"Flagrant Conduct" by U Law Professor Dale Carpenter Acclaimed in New York Times, New York Review of Books, New Yorker
MINNEAPOLIS / ST. PAUL (03/19/2012) —Critics are calling University of Minnesota Law School Professor Dale Carpenter’s new release, Flagrant Conduct: The Story of Lawrence v. Texas, a landmark book on a landmark case.
Pulitzer Prize winning historian David Oshinsky calls the book “stirring and richly detailed” and says in the New York Times Book Review of March 18, 2012, that it “turns conventional wisdom about Lawrence on its head.” Georgetown University law professor and award-winning author David Cole says in the April 5, 2012, New York Review of Books that Flagrant Conduct “provides a rich, meticulous, and fascinating account of the most important constitutional decision so far on the status of gays and lesbians in American society.”
Flagrant Conduct is the first complete history of Lawrence v. Texas, the 2003 U.S. Supreme Court decision that invalidated America’s sodomy laws. Drawing on interviews he conducted over the course of nine years, Carpenter tells the story chronologically—before the arrests, the arrests, and after the arrests of John Lawrence and Tyron Garner on Sept. 17, 1998, in Houston, Texas, by sheriff’s deputies responding to a call that a black man was “going crazy with a gun.”
The four arresting officers reported walking in on the men having sex. But in what Dahlia Lithwick, senior editor and legal correspondent for Slate, says in the March 12 New Yorker is “Carpenter’s most fascinating revelation,” their accounts of what they saw that night never agreed. The two men said they were never sexually involved. And as Carpenter writes, “there is no reason, other than blind faith in the word of two sheriff's officers with lots of reason to misrepresent what they saw, to believe that there was any actual sex in the U.S. Supreme Court's heralded sexual freedom decision.”
Flagrant Conduct’s power and significance are due in large part to Carpenter’s placement of Lawrence v. Texas within the larger American legal and historical context—his portrayal of events from a perspective within a growing social movement.
Lawrence and Garner were charged with sodomy under a Texas statue that human rights communities had been poised to challenge for some time. Lambda Legal, a national gay-rights advocacy group, took on the case and soon convinced the two to enter a no-contest plea, accepting the “facts” as filed in the police report.

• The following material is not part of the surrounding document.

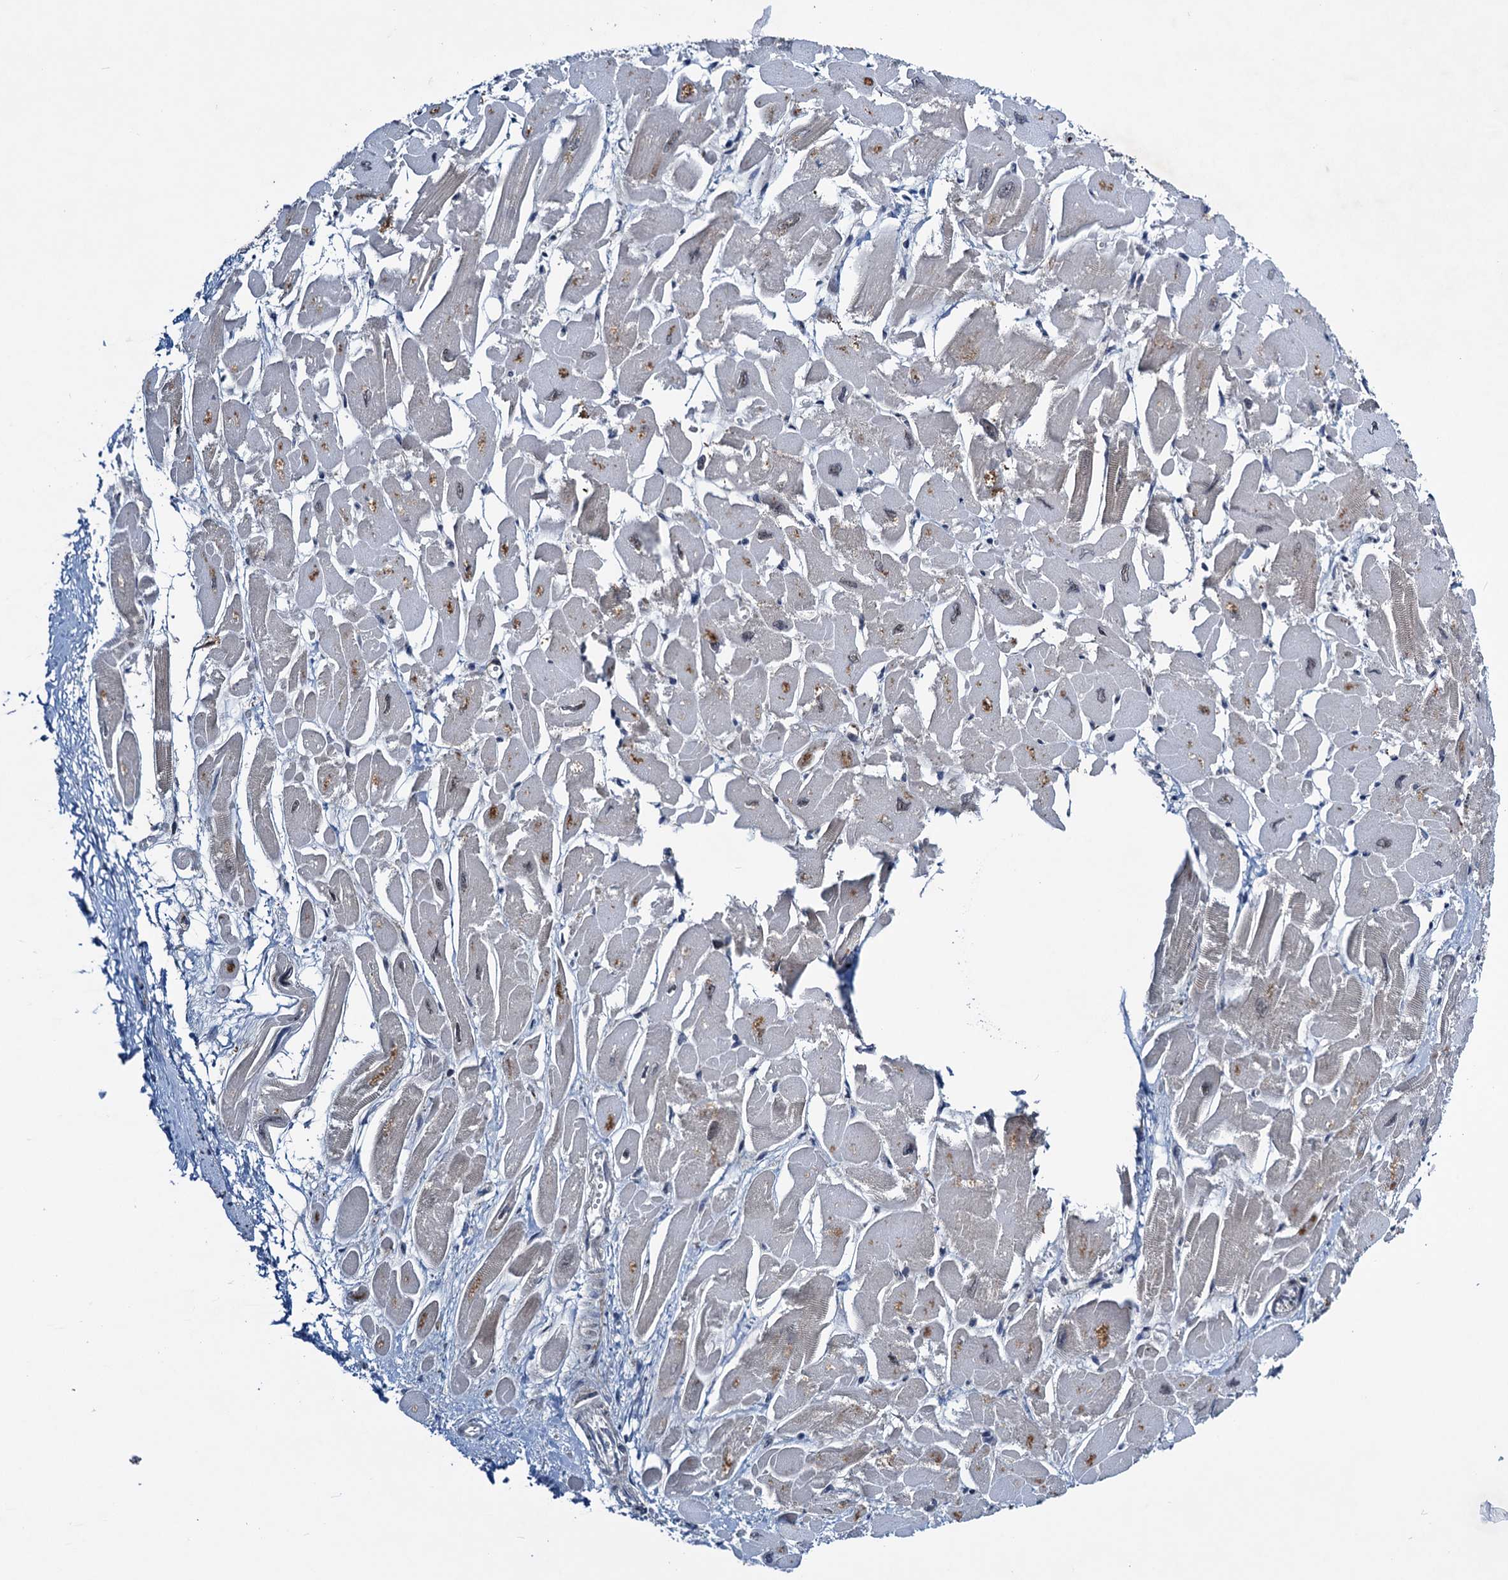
{"staining": {"intensity": "negative", "quantity": "none", "location": "none"}, "tissue": "heart muscle", "cell_type": "Cardiomyocytes", "image_type": "normal", "snomed": [{"axis": "morphology", "description": "Normal tissue, NOS"}, {"axis": "topography", "description": "Heart"}], "caption": "This is an immunohistochemistry micrograph of unremarkable human heart muscle. There is no positivity in cardiomyocytes.", "gene": "RNF165", "patient": {"sex": "male", "age": 54}}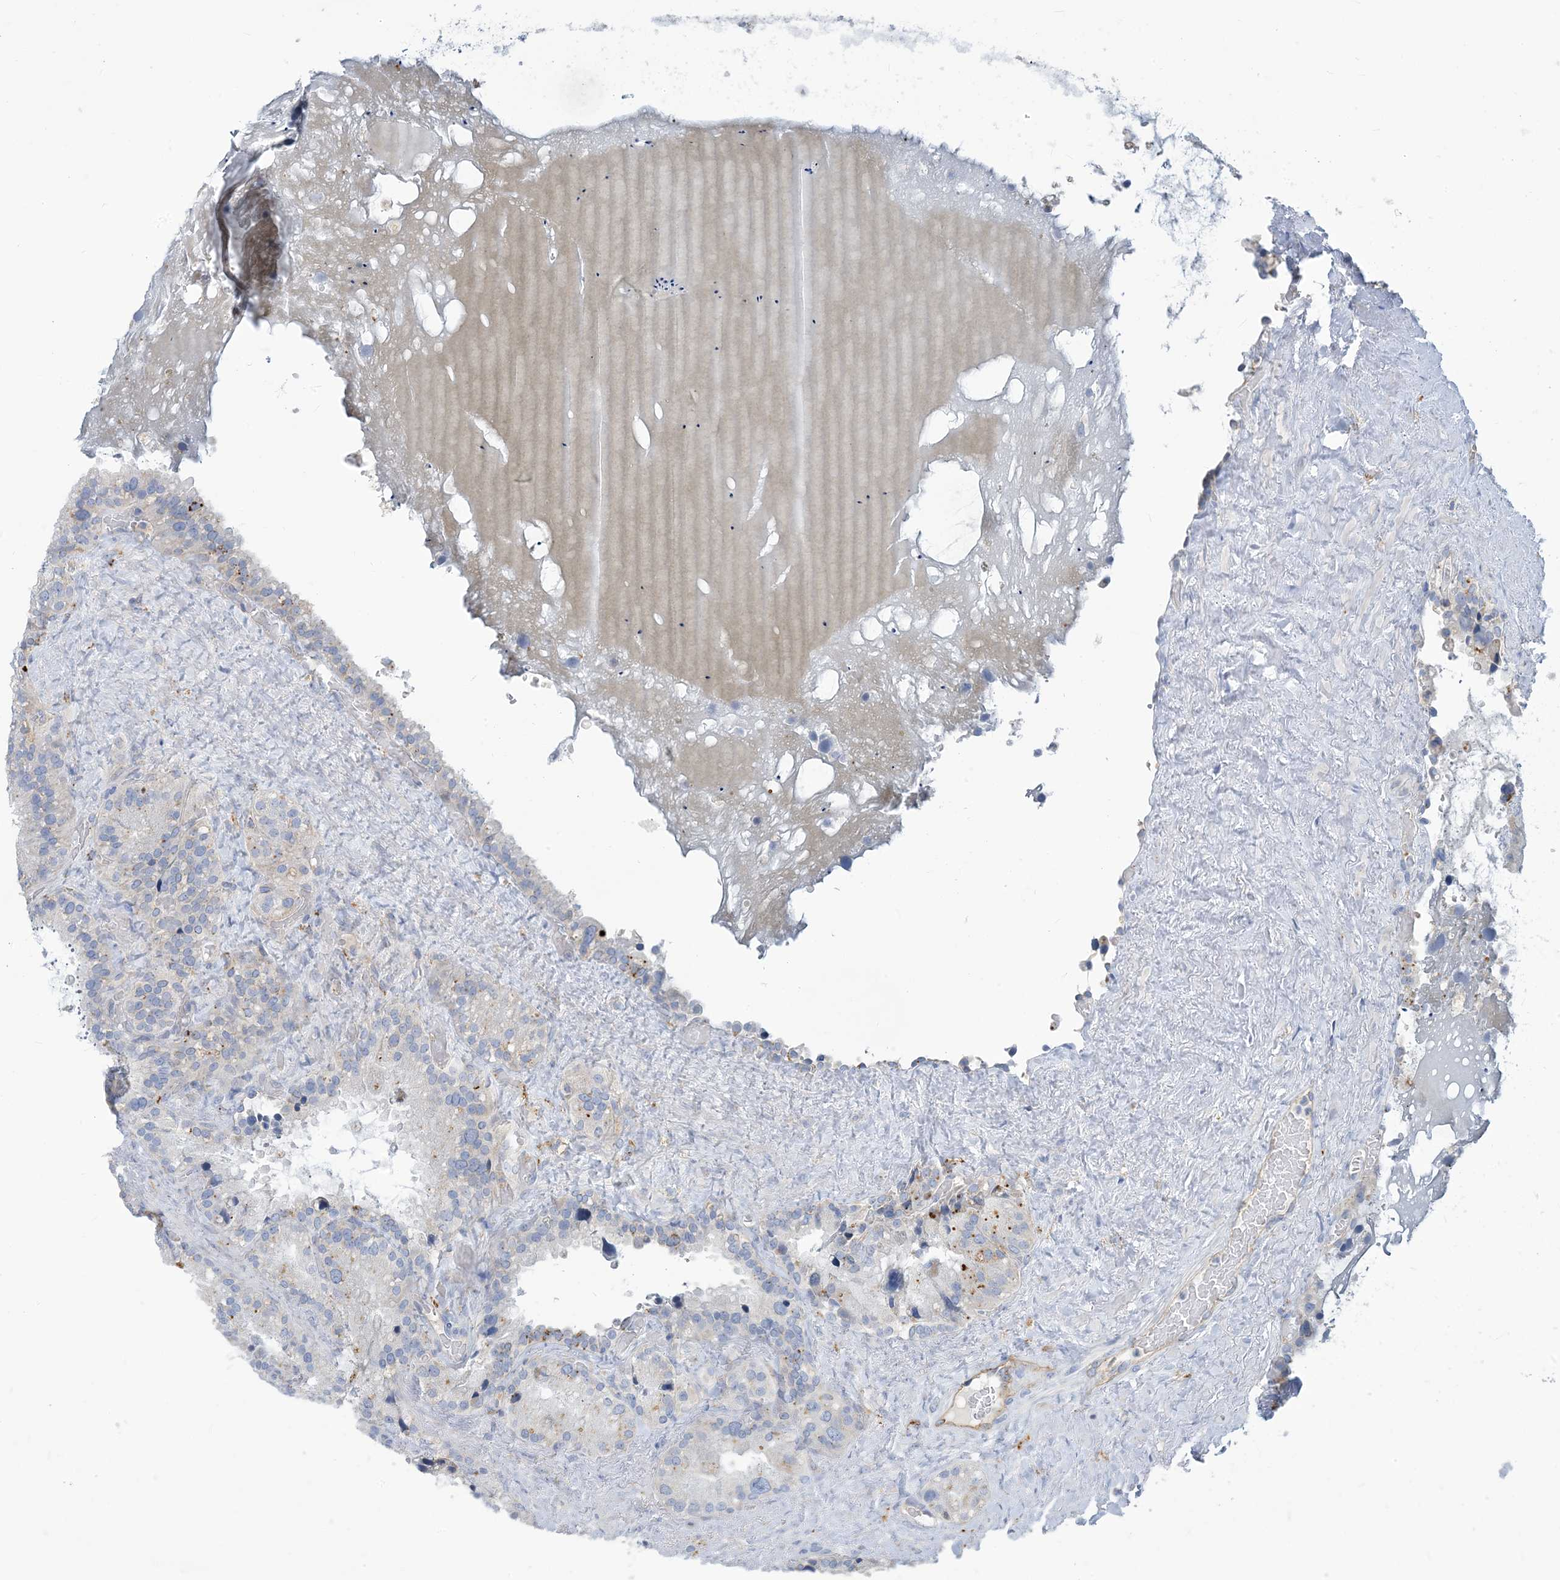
{"staining": {"intensity": "negative", "quantity": "none", "location": "none"}, "tissue": "seminal vesicle", "cell_type": "Glandular cells", "image_type": "normal", "snomed": [{"axis": "morphology", "description": "Normal tissue, NOS"}, {"axis": "topography", "description": "Prostate"}, {"axis": "topography", "description": "Seminal veicle"}], "caption": "High magnification brightfield microscopy of benign seminal vesicle stained with DAB (brown) and counterstained with hematoxylin (blue): glandular cells show no significant expression. (IHC, brightfield microscopy, high magnification).", "gene": "PEAR1", "patient": {"sex": "male", "age": 68}}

The plea allowed Lawrence litigators to concentrate on the law which, they argued, violated not only the constitution’s equal-protection guarantee but the plaintiffs’ liberty. “The legal issue was not that free societies must let drunken gay Texans have sex,” Lithwick comments in the New Yorker. “It was that gay families around the country, in the words of one of the lawyers in the case, ‘are essentially just like everybody else.’”
The transformation of once-criminalized conduct into a constitutional right was extraordinary, Cole says, and “The story of how it happened is one of the great success stories of public interest law.” Carpenter’s book justifies beyond question a prominent place for Lawrence v. Texas in American civil rights history.